— ABOUT THIS TASK —
A complete and exact copy of the data below is the task.

[Extracted records]
********************
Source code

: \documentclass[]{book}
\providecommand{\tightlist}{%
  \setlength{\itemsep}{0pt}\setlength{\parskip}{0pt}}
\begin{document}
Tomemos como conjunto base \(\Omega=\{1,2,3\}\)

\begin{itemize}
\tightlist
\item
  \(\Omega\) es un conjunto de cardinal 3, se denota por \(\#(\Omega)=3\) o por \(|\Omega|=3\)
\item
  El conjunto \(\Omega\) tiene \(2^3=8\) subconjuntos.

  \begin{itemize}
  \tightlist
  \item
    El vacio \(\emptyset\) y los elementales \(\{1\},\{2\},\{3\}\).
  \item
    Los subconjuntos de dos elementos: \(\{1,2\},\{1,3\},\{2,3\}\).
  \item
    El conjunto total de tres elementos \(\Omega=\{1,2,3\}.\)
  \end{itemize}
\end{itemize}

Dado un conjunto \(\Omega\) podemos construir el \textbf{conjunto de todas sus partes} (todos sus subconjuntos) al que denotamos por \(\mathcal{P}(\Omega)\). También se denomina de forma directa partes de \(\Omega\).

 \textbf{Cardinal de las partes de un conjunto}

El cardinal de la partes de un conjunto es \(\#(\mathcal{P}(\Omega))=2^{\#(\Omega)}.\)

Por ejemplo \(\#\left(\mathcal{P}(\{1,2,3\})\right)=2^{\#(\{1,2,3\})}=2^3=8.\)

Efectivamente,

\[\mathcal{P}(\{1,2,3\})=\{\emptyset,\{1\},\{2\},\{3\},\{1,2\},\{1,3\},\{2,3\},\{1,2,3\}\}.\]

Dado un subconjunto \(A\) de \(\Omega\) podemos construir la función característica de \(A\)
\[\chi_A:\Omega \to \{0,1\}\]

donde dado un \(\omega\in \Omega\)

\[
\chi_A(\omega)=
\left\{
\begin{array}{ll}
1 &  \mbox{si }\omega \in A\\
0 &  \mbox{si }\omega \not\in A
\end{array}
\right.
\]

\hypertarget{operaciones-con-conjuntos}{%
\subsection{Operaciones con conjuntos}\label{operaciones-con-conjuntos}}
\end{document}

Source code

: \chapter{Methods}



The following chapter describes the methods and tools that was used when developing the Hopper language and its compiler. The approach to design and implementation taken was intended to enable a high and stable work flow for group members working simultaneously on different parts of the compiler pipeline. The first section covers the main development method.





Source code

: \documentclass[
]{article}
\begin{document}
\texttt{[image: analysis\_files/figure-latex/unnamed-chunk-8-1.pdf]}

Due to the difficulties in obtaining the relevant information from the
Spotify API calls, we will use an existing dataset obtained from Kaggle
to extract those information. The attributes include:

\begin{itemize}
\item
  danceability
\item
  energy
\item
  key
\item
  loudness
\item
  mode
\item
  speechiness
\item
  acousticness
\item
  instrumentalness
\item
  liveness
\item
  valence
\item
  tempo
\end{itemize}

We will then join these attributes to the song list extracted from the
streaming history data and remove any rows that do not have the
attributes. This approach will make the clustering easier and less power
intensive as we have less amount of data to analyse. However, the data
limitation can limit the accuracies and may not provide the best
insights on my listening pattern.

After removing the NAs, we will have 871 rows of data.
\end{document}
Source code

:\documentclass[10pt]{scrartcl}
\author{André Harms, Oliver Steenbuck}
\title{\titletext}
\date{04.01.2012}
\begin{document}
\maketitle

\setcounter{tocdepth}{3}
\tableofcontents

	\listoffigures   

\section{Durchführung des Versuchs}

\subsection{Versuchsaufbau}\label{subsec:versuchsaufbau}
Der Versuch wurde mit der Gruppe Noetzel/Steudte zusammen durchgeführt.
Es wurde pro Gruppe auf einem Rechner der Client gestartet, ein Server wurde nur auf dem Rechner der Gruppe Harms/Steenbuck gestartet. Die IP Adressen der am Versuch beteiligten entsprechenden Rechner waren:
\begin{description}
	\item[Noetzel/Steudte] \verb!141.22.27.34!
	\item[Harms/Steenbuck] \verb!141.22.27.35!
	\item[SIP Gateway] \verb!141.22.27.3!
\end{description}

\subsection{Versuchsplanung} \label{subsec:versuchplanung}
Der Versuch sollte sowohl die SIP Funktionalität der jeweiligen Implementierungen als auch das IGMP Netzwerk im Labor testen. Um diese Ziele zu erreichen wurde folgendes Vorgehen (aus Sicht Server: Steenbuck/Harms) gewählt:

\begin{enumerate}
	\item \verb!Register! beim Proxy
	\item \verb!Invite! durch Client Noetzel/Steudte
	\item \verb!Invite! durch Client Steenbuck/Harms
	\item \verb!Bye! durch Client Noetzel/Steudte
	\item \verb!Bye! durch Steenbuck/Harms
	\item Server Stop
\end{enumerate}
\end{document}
********************
— OUTPUT OF THE TASK —
Source code

: \documentclass[]{book}
\providecommand{\tightlist}{%
  \setlength{\itemsep}{0pt}\setlength{\parskip}{0pt}}
\begin{document}
Tomemos como conjunto base \(\Omega=\{1,2,3\}\)

\begin{itemize}
\tightlist
\item
  \(\Omega\) es un conjunto de cardinal 3, se denota por \(\#(\Omega)=3\) o por \(|\Omega|=3\)
\item
  El conjunto \(\Omega\) tiene \(2^3=8\) subconjuntos.

  \begin{itemize}
  \tightlist
  \item
    El vacio \(\emptyset\) y los elementales \(\{1\},\{2\},\{3\}\).
  \item
    Los subconjuntos de dos elementos: \(\{1,2\},\{1,3\},\{2,3\}\).
  \item
    El conjunto total de tres elementos \(\Omega=\{1,2,3\}.\)
  \end{itemize}
\end{itemize}

Dado un conjunto \(\Omega\) podemos construir el \textbf{conjunto de todas sus partes} (todos sus subconjuntos) al que denotamos por \(\mathcal{P}(\Omega)\). También se denomina de forma directa partes de \(\Omega\).

 \textbf{Cardinal de las partes de un conjunto}

El cardinal de la partes de un conjunto es \(\#(\mathcal{P}(\Omega))=2^{\#(\Omega)}.\)

Por ejemplo \(\#\left(\mathcal{P}(\{1,2,3\})\right)=2^{\#(\{1,2,3\})}=2^3=8.\)

Efectivamente,

\[\mathcal{P}(\{1,2,3\})=\{\emptyset,\{1\},\{2\},\{3\},\{1,2\},\{1,3\},\{2,3\},\{1,2,3\}\}.\]

Dado un subconjunto \(A\) de \(\Omega\) podemos construir la función característica de \(A\)
\[\chi_A:\Omega \to \{0,1\}\]

donde dado un \(\omega\in \Omega\)

\[
\chi_A(\omega)=
\left\{
\begin{array}{ll}
1 &  \mbox{si }\omega \in A\\
0 &  \mbox{si }\omega \not\in A
\end{array}
\right.
\]

\hypertarget{operaciones-con-conjuntos}{%
\subsection{Operaciones con conjuntos}\label{operaciones-con-conjuntos}}
\end{document}

Source code

: \chapter{Methods}



The following chapter describes the methods and tools that was used when developing the Hopper language and its compiler. The approach to design and implementation taken was intended to enable a high and stable work flow for group members working simultaneously on different parts of the compiler pipeline. The first section covers the main development method.





Source code

: \documentclass[
]{article}
\begin{document}
\texttt{[image: analysis\_files/figure-latex/unnamed-chunk-8-1.pdf]}

Due to the difficulties in obtaining the relevant information from the
Spotify API calls, we will use an existing dataset obtained from Kaggle
to extract those information. The attributes include:

\begin{itemize}
\item
  danceability
\item
  energy
\item
  key
\item
  loudness
\item
  mode
\item
  speechiness
\item
  acousticness
\item
  instrumentalness
\item
  liveness
\item
  valence
\item
  tempo
\end{itemize}

We will then join these attributes to the song list extracted from the
streaming history data and remove any rows that do not have the
attributes. This approach will make the clustering easier and less power
intensive as we have less amount of data to analyse. However, the data
limitation can limit the accuracies and may not provide the best
insights on my listening pattern.

After removing the NAs, we will have 871 rows of data.
\end{document}
Source code

:\documentclass[10pt]{scrartcl}
\author{André Harms, Oliver Steenbuck}
\title{\titletext}
\date{04.01.2012}
\begin{document}
\maketitle

\setcounter{tocdepth}{3}
\tableofcontents

	\listoffigures   

\section{Durchführung des Versuchs}

\subsection{Versuchsaufbau}\label{subsec:versuchsaufbau}
Der Versuch wurde mit der Gruppe Noetzel/Steudte zusammen durchgeführt.
Es wurde pro Gruppe auf einem Rechner der Client gestartet, ein Server wurde nur auf dem Rechner der Gruppe Harms/Steenbuck gestartet. Die IP Adressen der am Versuch beteiligten entsprechenden Rechner waren:
\begin{description}
	\item[Noetzel/Steudte] \verb!141.22.27.34!
	\item[Harms/Steenbuck] \verb!141.22.27.35!
	\item[SIP Gateway] \verb!141.22.27.3!
\end{description}

\subsection{Versuchsplanung} \label{subsec:versuchplanung}
Der Versuch sollte sowohl die SIP Funktionalität der jeweiligen Implementierungen als auch das IGMP Netzwerk im Labor testen. Um diese Ziele zu erreichen wurde folgendes Vorgehen (aus Sicht Server: Steenbuck/Harms) gewählt:

\begin{enumerate}
	\item \verb!Register! beim Proxy
	\item \verb!Invite! durch Client Noetzel/Steudte
	\item \verb!Invite! durch Client Steenbuck/Harms
	\item \verb!Bye! durch Client Noetzel/Steudte
	\item \verb!Bye! durch Steenbuck/Harms
	\item Server Stop
\end{enumerate}
\end{document}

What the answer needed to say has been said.